Exercise instructions |
a. According to the Whistler excerpt, how many days do most people now take to complete the Spearhead Traverse?
b. Reproduce a passage of the Whistler excerpt word for word: begin at the words "Today you can" and stop after "along the way.".

Selected excerpt |
-------------------------
Putting Whistler and its mountain neighbourhood on the map

Part I — Breaking trail

Today you can do the Spearhead Traverse from Blackcomb Mountain to Whistler Mountain in a day or two if you’re in a hurry, the ski lifts are operating, the weather co-operates, and there are some good skin tracks to follow. Most people now take about three to five days, stopping at the Russet Lake cabin along the way.

But back in the spring of 1964 there weren’t any skin tracks or a ski lift to get you started. There weren’t any usable cabins. There wasn’t even an up-to-date topographical map for the area surrounding the Fitzsimmons Creek watershed. It was as yet untamed – and largely unnamed – territory.

By all appearances the watershed is a remote and inhospitable bowl of rock and ice, hemmed in by forbidding glaciers and stark peaks with a corridor of trees huddled at the bottom. Aside from a few mining claims here and there, the area was really of interest only to a handful of mountaineers with the same motives that all explorers share.
-------------------------
Dataset excerpts |
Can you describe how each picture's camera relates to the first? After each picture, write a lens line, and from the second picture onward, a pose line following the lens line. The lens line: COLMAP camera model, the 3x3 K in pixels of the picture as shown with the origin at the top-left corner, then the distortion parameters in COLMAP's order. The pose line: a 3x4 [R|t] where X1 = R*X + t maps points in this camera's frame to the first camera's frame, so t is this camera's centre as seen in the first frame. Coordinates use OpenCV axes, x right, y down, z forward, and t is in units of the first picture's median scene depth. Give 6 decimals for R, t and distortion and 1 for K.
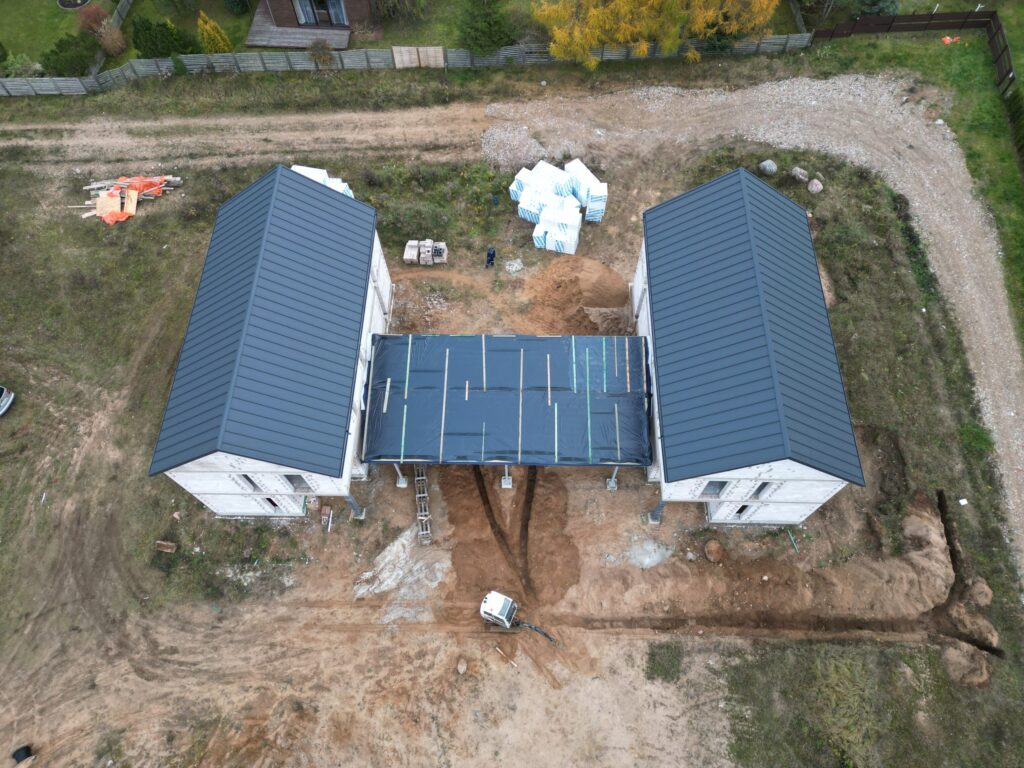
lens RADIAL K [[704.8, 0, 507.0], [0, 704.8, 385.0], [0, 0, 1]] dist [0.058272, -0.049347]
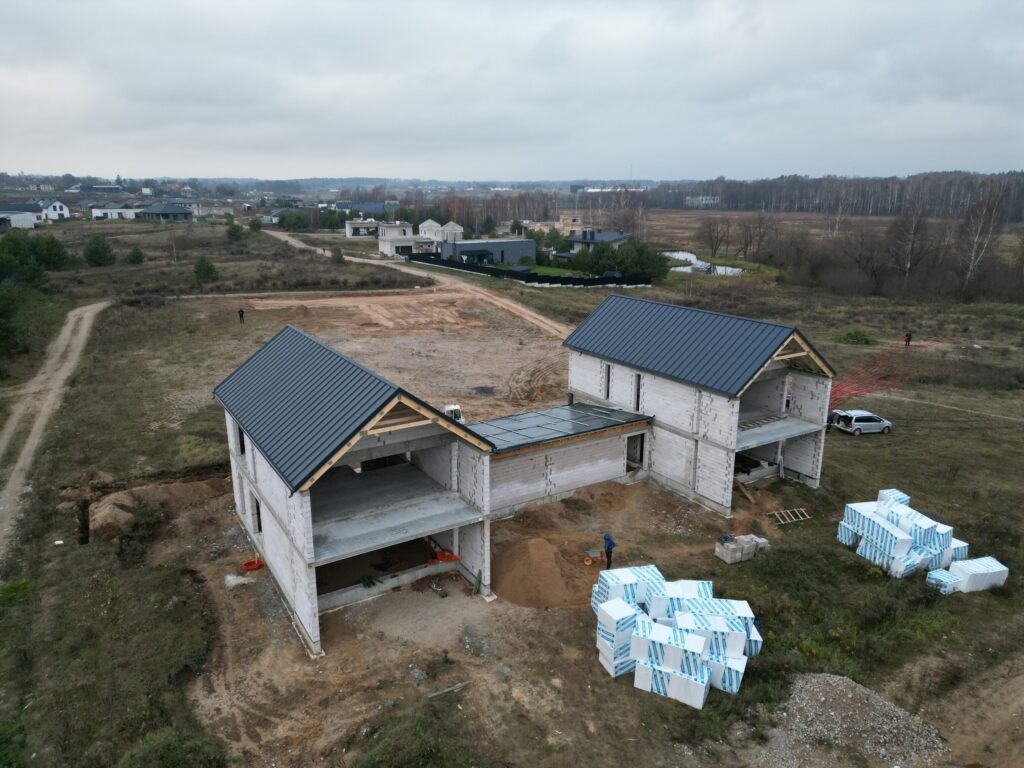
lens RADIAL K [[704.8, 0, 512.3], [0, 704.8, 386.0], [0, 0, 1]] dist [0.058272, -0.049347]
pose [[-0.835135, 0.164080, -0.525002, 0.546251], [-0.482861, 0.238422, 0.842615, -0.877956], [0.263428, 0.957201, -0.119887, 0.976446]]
-------------------------
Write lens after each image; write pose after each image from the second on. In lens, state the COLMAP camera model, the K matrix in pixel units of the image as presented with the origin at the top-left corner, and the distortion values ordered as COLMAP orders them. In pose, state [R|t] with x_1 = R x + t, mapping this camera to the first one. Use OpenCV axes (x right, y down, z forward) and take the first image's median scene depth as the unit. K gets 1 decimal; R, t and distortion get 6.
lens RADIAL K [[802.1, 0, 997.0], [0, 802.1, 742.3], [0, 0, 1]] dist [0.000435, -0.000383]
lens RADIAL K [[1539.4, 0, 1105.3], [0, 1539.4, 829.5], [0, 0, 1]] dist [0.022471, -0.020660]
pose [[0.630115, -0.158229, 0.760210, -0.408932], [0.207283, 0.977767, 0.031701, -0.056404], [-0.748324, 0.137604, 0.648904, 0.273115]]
-------------------------
Solution set |
a. About three to five days.

b.
Today you can do the Spearhead Traverse from Blackcomb Mountain to Whistler Mountain in a day or two if you’re in a hurry, the ski lifts are operating, the weather co-operates, and there are some good skin tracks to follow. Most people now take about three to five days, stopping at the Russet Lake cabin along the way.